Window Enactment: in the corner of the Greene Naftali gallery in Chelsea, a corner is walled off with white-painted construction. Rum-swilling patrons are signaled to attention by the lights going out, then fan out around the notional wall in which a window is inset. A door in the assemblage briefly opens and closes; behind it, red and white lights start flickering, and eventually silhouettes come into view. Over the next hour and a half seen and unseen violins play; what sounds like the “Godzilla” theme thumps at half-speed; and five often-nude actors (two women, three men, Conrad among them) act out domestic scenes such as talking on a cellphone, making a bed, simulating sex, trying on clothes, dining at a table, reading a book, and looking pensively out of the window. The audience, meanwhile, struggles just to peer in: the window is small, and much of the action takes place way behind it, in the rear corner of a room into which we can only barely see.

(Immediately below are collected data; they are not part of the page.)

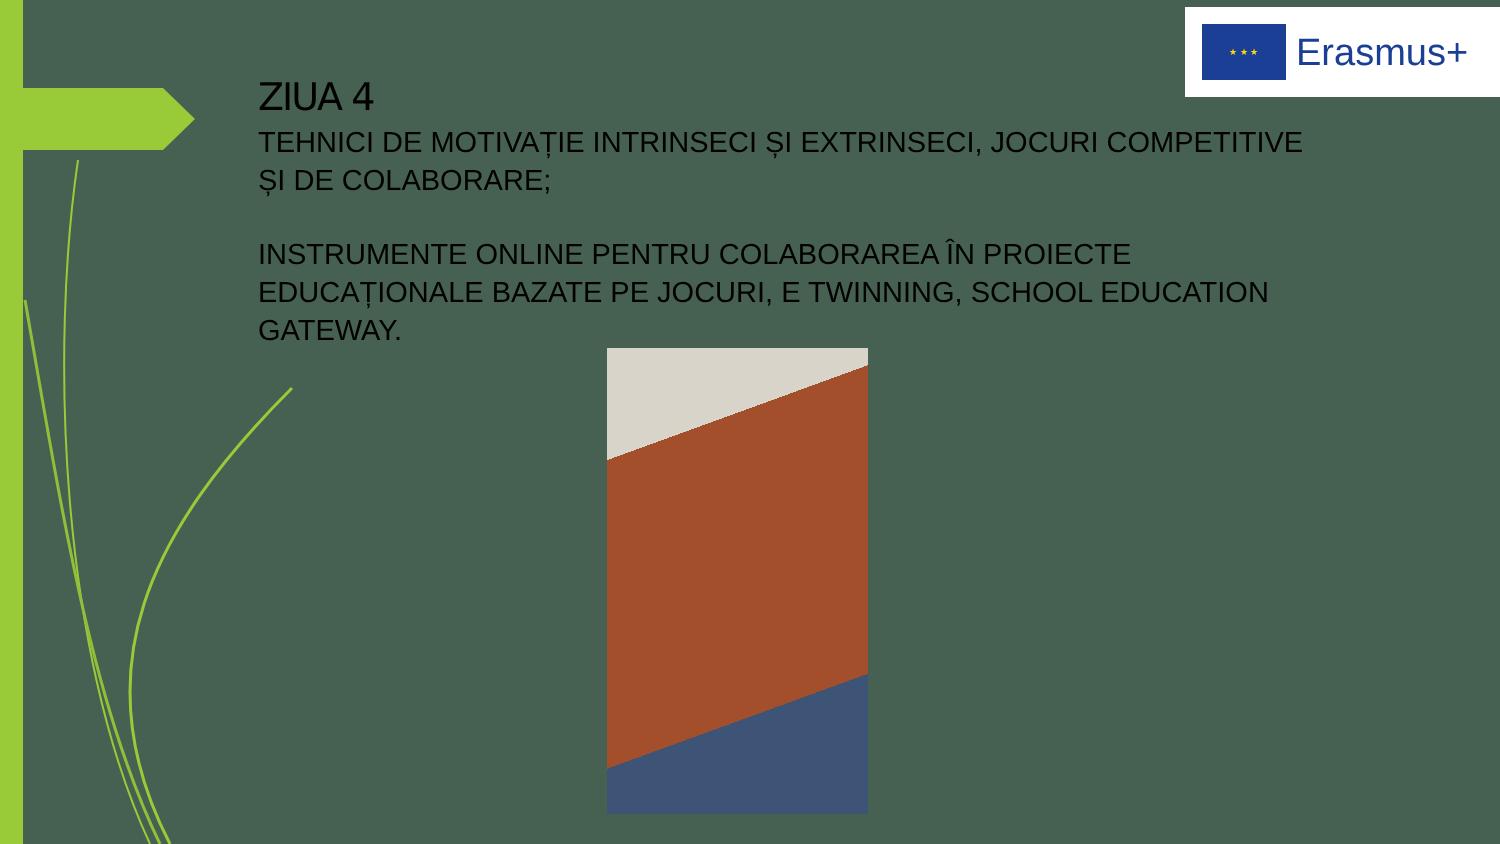★ ★ ★
Erasmus+
ZIUA 4
TEHNICI DE MOTIVAȚIE INTRINSECI ȘI EXTRINSECI, JOCURI COMPETITIVE ȘI DE COLABORARE;
INSTRUMENTE ONLINE PENTRU COLABORAREA ÎN PROIECTE EDUCAȚIONALE BAZATE PE JOCURI, E TWINNING, SCHOOL EDUCATION GATEWAY.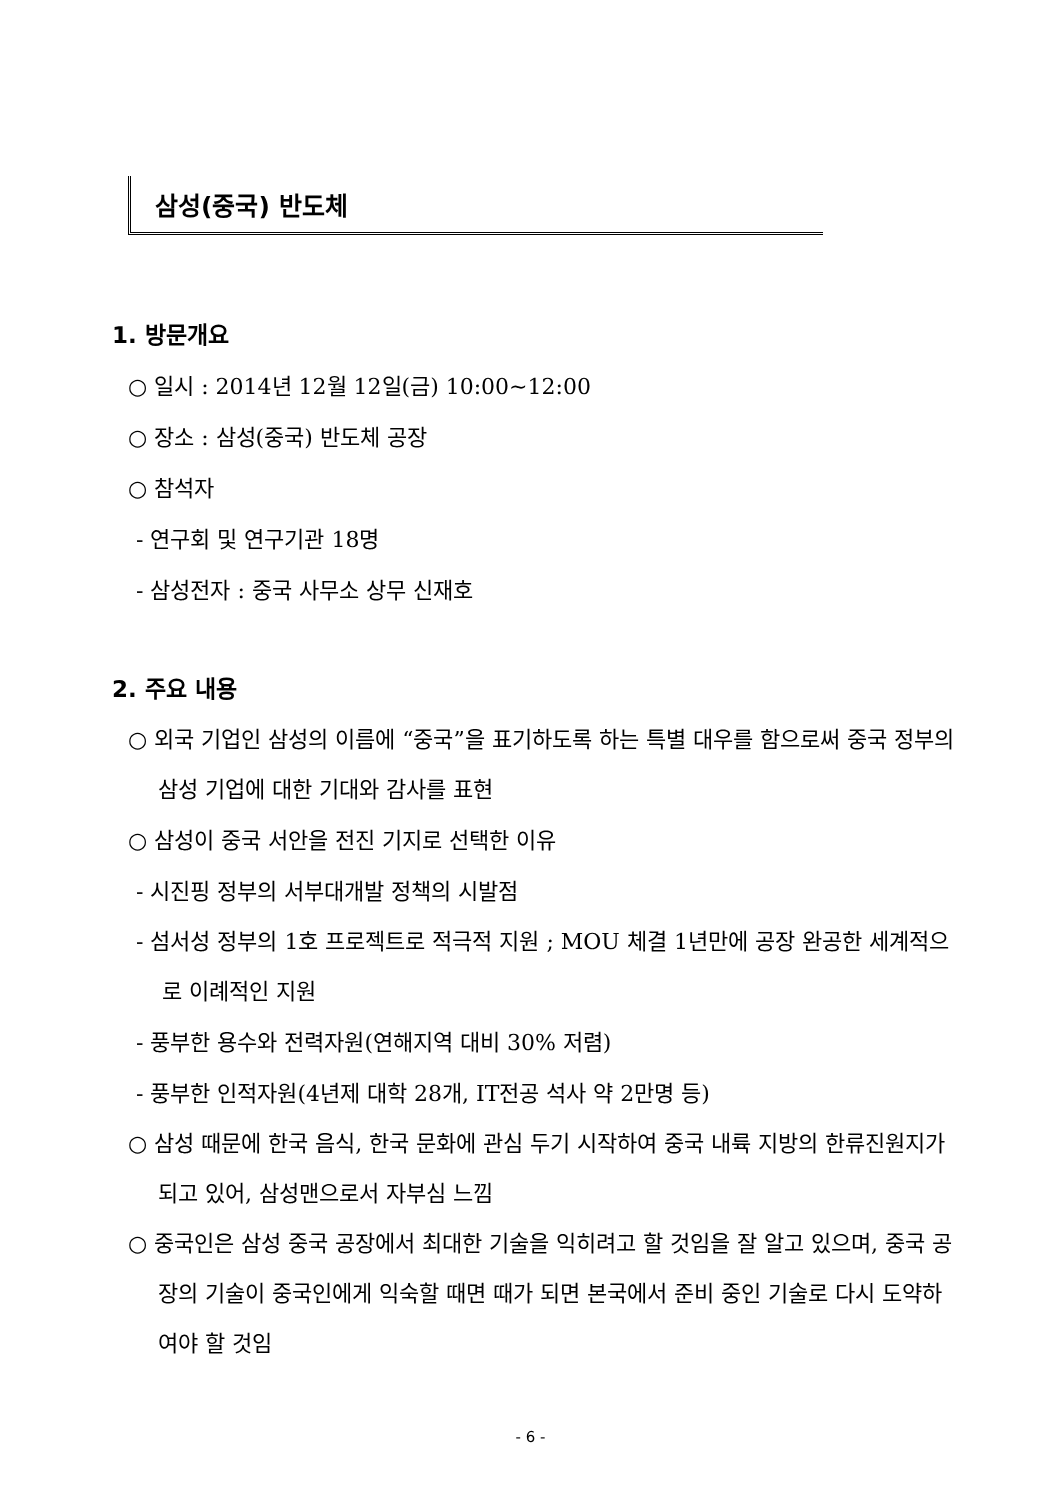삼성(중국) 반도체
1. 방문개요
○ 일시 : 2014년 12월 12일(금) 10:00~12:00
○ 장소 : 삼성(중국) 반도체 공장
○ 참석자
- 연구회 및 연구기관 18명
- 삼성전자 : 중국 사무소 상무 신재호
2. 주요 내용
○ 외국 기업인 삼성의 이름에 “중국”을 표기하도록 하는 특별 대우를 함으로써 중국 정부의 삼성 기업에 대한 기대와 감사를 표현
○ 삼성이 중국 서안을 전진 기지로 선택한 이유
- 시진핑 정부의 서부대개발 정책의 시발점
- 섬서성 정부의 1호 프로젝트로 적극적 지원 ; MOU 체결 1년만에 공장 완공한 세계적으로 이례적인 지원
- 풍부한 용수와 전력자원(연해지역 대비 30% 저렴)
- 풍부한 인적자원(4년제 대학 28개, IT전공 석사 약 2만명 등)
○ 삼성 때문에 한국 음식, 한국 문화에 관심 두기 시작하여 중국 내륙 지방의 한류진원지가 되고 있어, 삼성맨으로서 자부심 느낌
○ 중국인은 삼성 중국 공장에서 최대한 기술을 익히려고 할 것임을 잘 알고 있으며, 중국 공장의 기술이 중국인에게 익숙할 때면 때가 되면 본국에서 준비 중인 기술로 다시 도약하여야 할 것임
- 6 -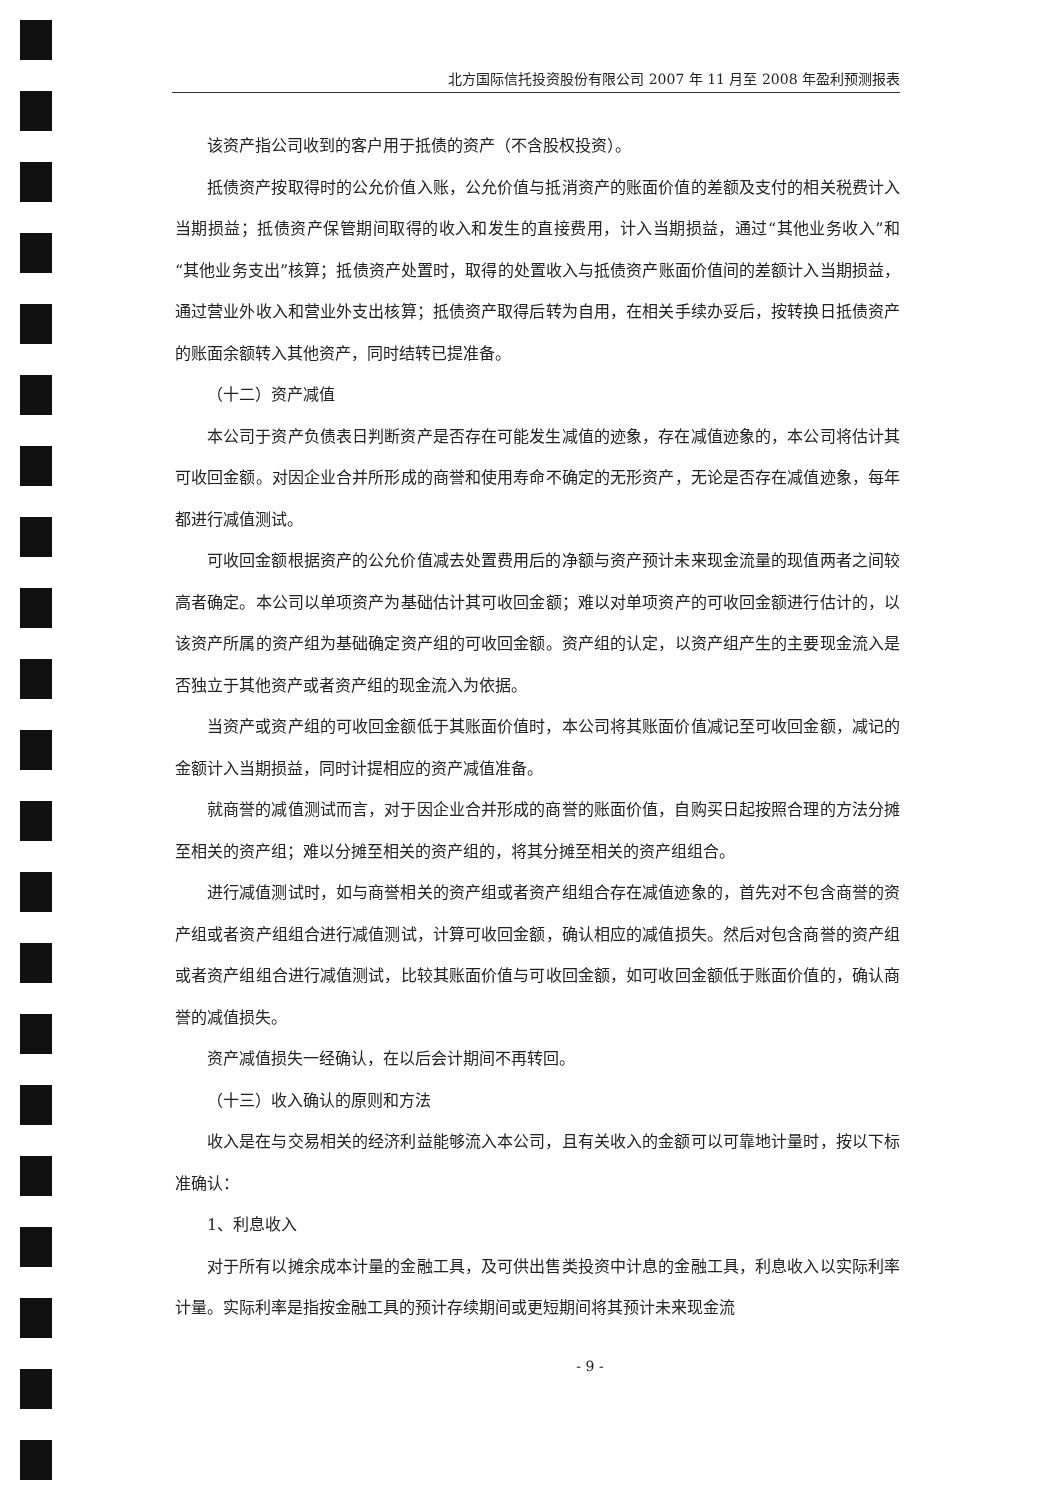北方国际信托投资股份有限公司 2007 年 11 月至 2008 年盈利预测报表
该资产指公司收到的客户用于抵债的资产（不含股权投资）。
抵债资产按取得时的公允价值入账，公允价值与抵消资产的账面价值的差额及支付的相关税费计入当期损益；抵债资产保管期间取得的收入和发生的直接费用，计入当期损益，通过“其他业务收入”和“其他业务支出”核算；抵债资产处置时，取得的处置收入与抵债资产账面价值间的差额计入当期损益，通过营业外收入和营业外支出核算；抵债资产取得后转为自用，在相关手续办妥后，按转换日抵债资产的账面余额转入其他资产，同时结转已提准备。
（十二）资产减值
本公司于资产负债表日判断资产是否存在可能发生减值的迹象，存在减值迹象的，本公司将估计其可收回金额。对因企业合并所形成的商誉和使用寿命不确定的无形资产，无论是否存在减值迹象，每年都进行减值测试。
可收回金额根据资产的公允价值减去处置费用后的净额与资产预计未来现金流量的现值两者之间较高者确定。本公司以单项资产为基础估计其可收回金额；难以对单项资产的可收回金额进行估计的，以该资产所属的资产组为基础确定资产组的可收回金额。资产组的认定，以资产组产生的主要现金流入是否独立于其他资产或者资产组的现金流入为依据。
当资产或资产组的可收回金额低于其账面价值时，本公司将其账面价值减记至可收回金额，减记的金额计入当期损益，同时计提相应的资产减值准备。
就商誉的减值测试而言，对于因企业合并形成的商誉的账面价值，自购买日起按照合理的方法分摊至相关的资产组；难以分摊至相关的资产组的，将其分摊至相关的资产组组合。
进行减值测试时，如与商誉相关的资产组或者资产组组合存在减值迹象的，首先对不包含商誉的资产组或者资产组组合进行减值测试，计算可收回金额，确认相应的减值损失。然后对包含商誉的资产组或者资产组组合进行减值测试，比较其账面价值与可收回金额，如可收回金额低于账面价值的，确认商誉的减值损失。
资产减值损失一经确认，在以后会计期间不再转回。
（十三）收入确认的原则和方法
收入是在与交易相关的经济利益能够流入本公司，且有关收入的金额可以可靠地计量时，按以下标准确认：
1、利息收入
对于所有以摊余成本计量的金融工具，及可供出售类投资中计息的金融工具，利息收入以实际利率计量。实际利率是指按金融工具的预计存续期间或更短期间将其预计未来现金流
- 9 -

First frustration sets in, then resignation, then boredom, all three by design. Undoubtedly, Conrad’s sending up voyeurism—the scrambling around the room for a view through the window, the eventual domestic tedium of what the nude people are doing within, etc. There’s also an homage here to Edward Hopper’s 1932 painting “Room in New York.” A longtime favorite of Conrad’s, he once described it like so: “Here there is the window frame we are peering through, the stark whites and yellows spotlighting the figures that draw our attention in, while letting us forget that our eye has been caught in the position of a peeping tom: the torsion of the figures away from each other implies their imagined relationship to the voyeur. Only this much, and already we are inside the story, lost in the confusion of the picture.” This would be a fair depiction of Window Enactment as well, though it doesn’t get at the sheer stultifying repetition and boredom that eventually takes over outside the borders of the frame.
Boredom’s a technique too, of course. A devotee of the trance theory of the hypnotherapist Milton Erickson, who believed that the path to a direct relationship with the subconscious was to trick or puzzle a person’s active, conscious modes of attention, Conrad also shares his belief in the techniques that yield such a state: boredom, distraction, confusion, and interruption. (About boredom, Conrad wrote: “Boredom is, as [formalist media works] demonstrate, in fact productive of a renewed orientation toward those fundamental (ideological?) actuators, expectation and the value of passing time.” Which is to say, I think, out of tedium comes revelation, or a different kind of communication anyway.) Which is all very boring, in the context of a Tuesday night in New York.
Conrad tells a story about how one of his heroes, the electronic music pioneer Karlheinz Stockhausen, once came to see the Theater of Eternal Music play. “At that time we were frequently using a large gong that Robert Morris had made for La Monte,” recalls Conrad. “Immediately there was a great change in Stockhausen's music—which had been stalled in its serialist tracks. He started using ‘improvisation,’ and even wrote a piece for gong. What a dweeb.” Such was the power and camouflage of Conrad’s early projects that one taste could lead the great Stockhausen to the lowly gong. There are many ways to distract a man, not all of them dull.